The delay in certification was due to irregularities in Bladen County, which saw the state's highest rate of absentee ballot requests and an unusually large number of them unreturned. According to the Raleigh News & Observer, "the unreturned ballots are disproportionately associated with minority voters." A high number of the absentee ballots also have the same people signed as witnesses, which is rare.
Multiple voters have filed affidavits saying that someone came to their doors to collect their absentee ballots (which is illegal in North Carolina), including one voter who said they were told the person at their door "would finish [the ballot]," which only had two races filled in, "herself." A woman admitted to WSOC that she was paid by McCrae Dowless, a North Carolina political operative who was contracted by a firm paid by the Harris campaign, to illegally pick up the absentee ballots. Dowless, who has been convicted of perjury and insurance fraud in the past, is at the center of the fraud allegations in the race.
Photo of the Day
White House schedule
POTUS: At 3:30 p.m., President Trump signs S. 140, the Frank LoBiondo Coast Guard Authorization Act of 2018, into law. The bill, which authorizes the Coast Guard's budget for the next two years, is named for retiring Rep. Frank LoBiondo (R-NJ).

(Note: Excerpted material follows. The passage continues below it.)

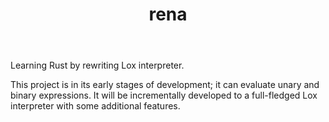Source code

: #+TITLE: rena
Learning Rust by rewriting Lox interpreter. 

This project is in its early stages of development; it can evaluate unary and binary expressions. It will be incrementally developed to a full-fledged Lox interpreter with some additional features.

VP: At 12:45 p.m., Vice President Mike Pence participates in the weekly Senate Republican Conference policy lunch on Capitol Hill.
At 6:40 p.m., Pence delivers remarks at the "United in Purpose: Ziklag Group Dinner" at the Mandarin Oriental Hotel in Washington, D.C.
Senate: The Senate convenes at 2:30pm today. The chamber will hold no roll call votes.
House: The House will not meet today in honor of the late former President George H.W. Bush.
Supreme Court schedule
The justices will hear oral arguments in Biestek v. Berryhill and Helsinn Healthcare S.A. v. Teva Pharmaceuticals USA Inc.